There are definitely superstar employees who once lived under the spotlight, but who now, as working adults, only get a chance to perform onstage again during these office occasions.

Dickens Polidario, for example, graduated from the UP’s Theatre Arts program where he did acting, playwriting and production design. Today, he works at a university doing student services, marketing and corporate communications.

“Seriously, as an actor-turned-office worker, it’s a release,” he said. “As an extrovert, I’m always looking forward to being the star of the show.”

Pao Ilandag, my colleague and a Dulaang UP alumnus-turned-technical training specialist, also relished his 15 minutes of fame during our company’s year-end party at the Edsa Shangri-la last weekend.

Our team’s newest employee, he choreographed our team’s “Under the Sea” production number, which featured elaborate mermaid and merman costumes — intricately sewn by hand other members of the team — and props like electric fans with strips of colored paper to recreate sea anemones.

In a separate chat, he admitted to missing the stage now that he has a full-time corporate job.

“Performing in front of people gives me a rush,” he described.

“I think the confidence that I got from performing translated into the confidence I have now when I talk or teach people at work,” he added. “The fact that you have to be ‘present’ when performing found its parallel in being ‘present’ when talking to stakeholders.”
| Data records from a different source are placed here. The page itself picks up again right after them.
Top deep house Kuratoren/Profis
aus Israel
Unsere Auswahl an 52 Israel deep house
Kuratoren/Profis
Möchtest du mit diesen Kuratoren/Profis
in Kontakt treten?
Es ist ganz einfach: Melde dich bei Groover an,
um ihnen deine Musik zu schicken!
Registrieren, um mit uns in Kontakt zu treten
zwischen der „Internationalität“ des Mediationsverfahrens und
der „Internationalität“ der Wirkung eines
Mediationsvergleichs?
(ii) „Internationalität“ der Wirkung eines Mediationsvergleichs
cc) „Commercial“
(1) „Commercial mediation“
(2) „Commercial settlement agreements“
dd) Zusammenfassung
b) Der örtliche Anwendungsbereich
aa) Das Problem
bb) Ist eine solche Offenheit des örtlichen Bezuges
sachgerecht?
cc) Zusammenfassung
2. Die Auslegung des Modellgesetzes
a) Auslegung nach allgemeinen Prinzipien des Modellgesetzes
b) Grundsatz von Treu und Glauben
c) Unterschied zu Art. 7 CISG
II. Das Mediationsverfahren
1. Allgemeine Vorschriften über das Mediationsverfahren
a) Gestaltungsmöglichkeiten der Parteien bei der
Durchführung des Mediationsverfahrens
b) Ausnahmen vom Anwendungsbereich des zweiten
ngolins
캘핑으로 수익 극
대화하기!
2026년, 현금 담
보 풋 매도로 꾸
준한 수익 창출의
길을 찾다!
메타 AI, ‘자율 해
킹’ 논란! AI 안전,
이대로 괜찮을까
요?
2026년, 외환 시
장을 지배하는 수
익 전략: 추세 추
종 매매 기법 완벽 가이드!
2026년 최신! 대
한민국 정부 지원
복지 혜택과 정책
I myself was on the same stage that evening, though in a different capacity as an event host. Having been a touring performer in college with the UP Concert Chorus — which saw me travel to nearly 20 countries for concerts and competitions — I understand the rush that Pao describes. To an extent, commanding the attention of an audience and being able to draw emotion through a performance can feel like a superpower.

But one person’s superpower can be another’s kryptonite. And if we want our holiday parties to be truly merry, we have to let the stars be stars, and let the wallflowers be.